ENTRIES SUPPLIED>
###

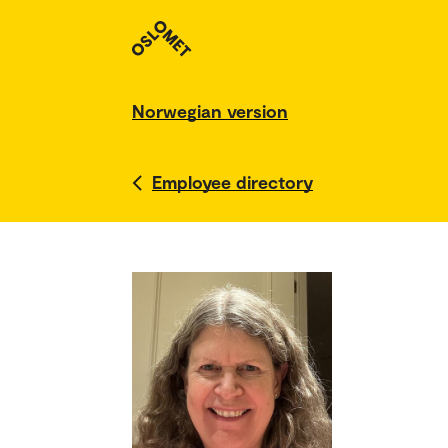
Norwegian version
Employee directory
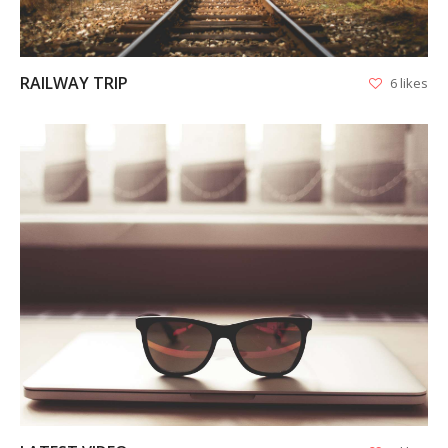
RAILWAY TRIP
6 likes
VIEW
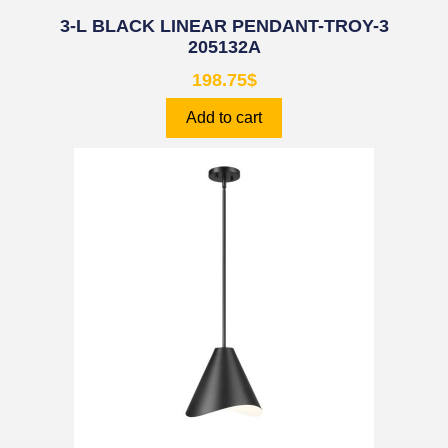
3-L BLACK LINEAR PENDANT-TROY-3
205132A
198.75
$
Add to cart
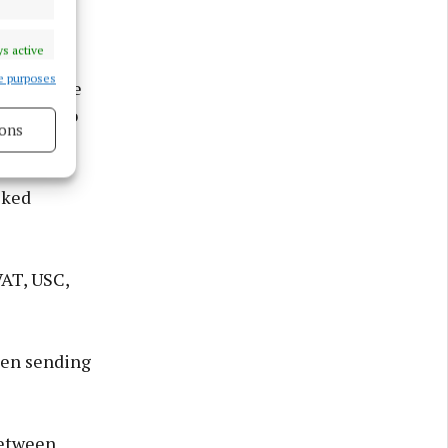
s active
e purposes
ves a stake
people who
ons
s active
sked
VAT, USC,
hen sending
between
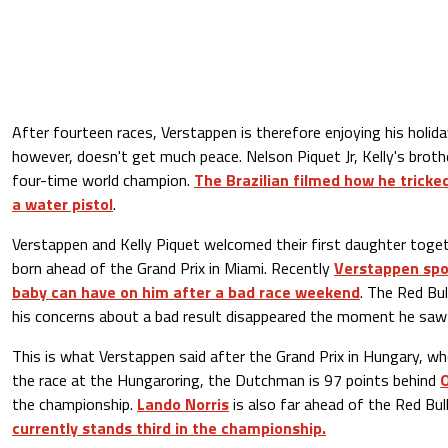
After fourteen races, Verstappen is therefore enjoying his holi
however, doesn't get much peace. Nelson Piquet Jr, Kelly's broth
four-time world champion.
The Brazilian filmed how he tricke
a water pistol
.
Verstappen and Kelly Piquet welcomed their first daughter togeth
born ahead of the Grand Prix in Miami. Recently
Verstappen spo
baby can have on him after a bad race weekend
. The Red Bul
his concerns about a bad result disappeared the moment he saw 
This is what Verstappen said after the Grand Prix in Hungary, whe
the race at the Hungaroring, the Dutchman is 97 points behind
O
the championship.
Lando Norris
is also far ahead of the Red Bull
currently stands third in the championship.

###

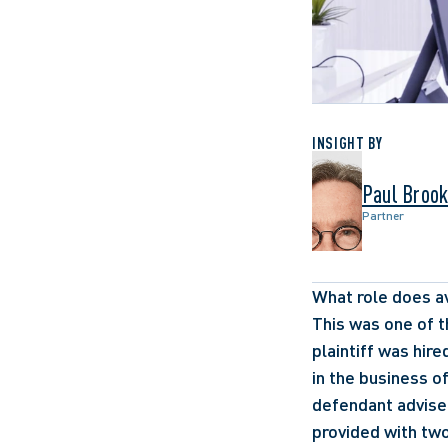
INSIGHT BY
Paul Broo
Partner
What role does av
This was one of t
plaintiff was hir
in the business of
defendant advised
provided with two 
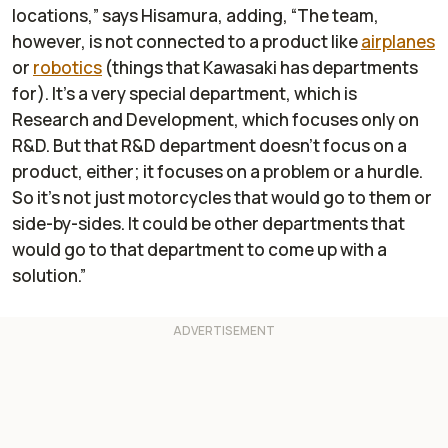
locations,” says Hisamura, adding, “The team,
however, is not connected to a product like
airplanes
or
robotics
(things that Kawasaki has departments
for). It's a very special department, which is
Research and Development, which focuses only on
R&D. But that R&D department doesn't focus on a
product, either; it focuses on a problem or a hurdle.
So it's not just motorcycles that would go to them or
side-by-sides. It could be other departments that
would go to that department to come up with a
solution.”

###

PROMPT> An exact copy of the lines above between the line holding "Lando Norris" and the line holding "currently stands third in the championship.", inclusive, is the whole answer.

WRITTEN ANSWER>
Lando Norris
is also far ahead of the Red Bull
currently stands third in the championship.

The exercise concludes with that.